I always thought once I was grown up and on my own, I would be able to come out, and lately, I've felt the urge to tell them. I have a great girlfriend, and I want them to know about my relationships and be involved the way they are with my brothers. But I don't want things to change. I don't want to feel uncomfortable around my parents, and I don't want my sexual orientation to cause problems in their marriage.
Please, Annie, can you help?
- Scared of Change
Dear Scared: Your sexual orientation should not cause problems in your parents' marriage. Although we understand your trepidation, we believe they would rather be part of your life and include your partners than risk losing you. It doesn't mean there won't be awkwardness at first, so you have to give them time to accept the new reality and deal with the change in their expectations. Contact PFLAG (pflag.org), 1726 M Street, NW, Suite 400, Washington, D.C. 20036, for support and suggestions on how to approach your parents about this.
Dear Annie: I am a 25-year-old single mom of a beautiful little boy. I work a full-time job and go to school part time in the hope that I will become a state trooper.
Like any other single parent, money has been tight. My health insurance coverage through work is OK, but my dental plan is terrible and, as a result, my teeth have become a big problem. I went to a dentist to start having some cavities filled and got a bill for more than $400. I almost passed out.
Where can I go to get my teeth fixed so that in a year I still have enough teeth to get a good job? I am trying extremely hard to make a better life, but every time I think things are going well, something happens. I just want my smile back.
- Smileless in N.Y.
Dear Smileless: We have covered this topic before, but it bears repeating. Dental schools and public health clinics often provide free or low-cost dental care. Check your phone book for your state dental society, visit the National Institute of Dental and Craniofacial Research website at nidcr.nih.gov (click on "Finding Dental Care"), or write to the National Oral Health Information Clearinghouse at 1 NOHIC Way, Bethesda, MD 20892-3500.

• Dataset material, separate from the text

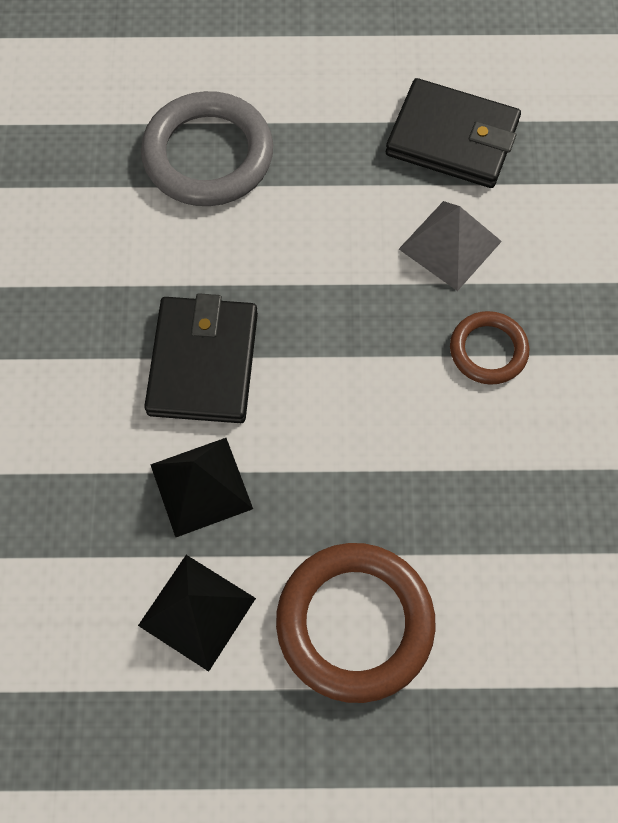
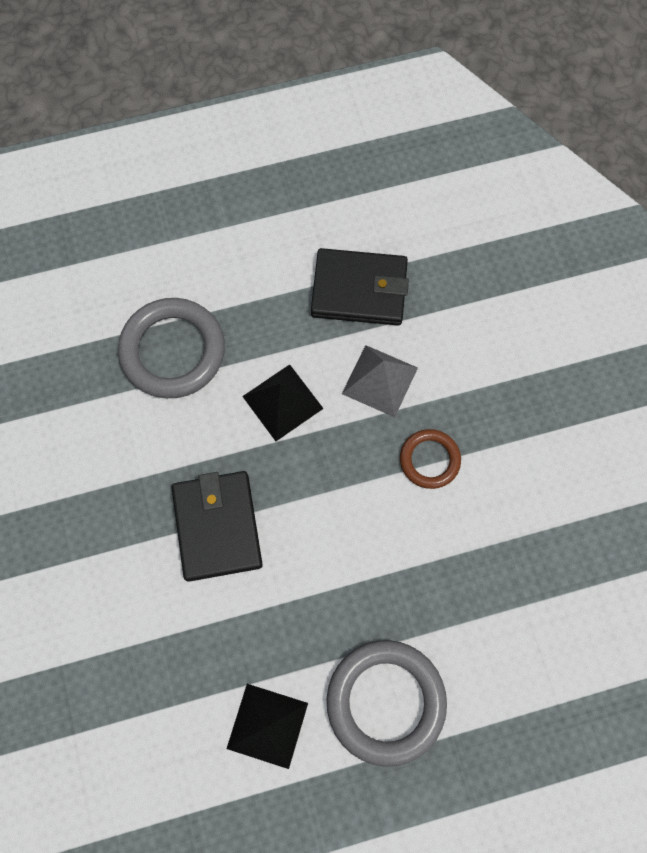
camera: 15 degrees left, 5 degrees up
(201, 486) = (243, 626): black pyramid -> black pyramid (283, 402)
(355, 623) = (385, 701): brown ring -> grey ring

The Bureau of Primary Health Care supports federally funded community health centers across the country that provide dental care. Contact the HRSA Information Center (ask.hrsa.gov/pc) at 1-888-ASK-HRSA (1-888-275-4772).
Dear Annie: I feel compelled to comment on your response to "Betrayed in Boise," whose husband apparently is carrying on with another woman in another city. You suggested she get counseling. Yes, she should get counsel, all right, but legal counsel, not matrimonial.
Come on, ladies, her husband gets upset when she drops in on him unexpectedly and there's a female co-worker there. Hello? This marriage is beyond redemption. Although "Betrayed" seems somewhat naive, if you had suggested she leave this relationship and seek the advice of a lawyer, it might have served as a wake-up call. I think she sure could use one.
- Montreal, Canada
Dear Montreal: We didn't tell her to get counseling because we thought it would save her marriage. Counseling will help her find the strength to make whatever decisions are necessary, and we think she'll need it.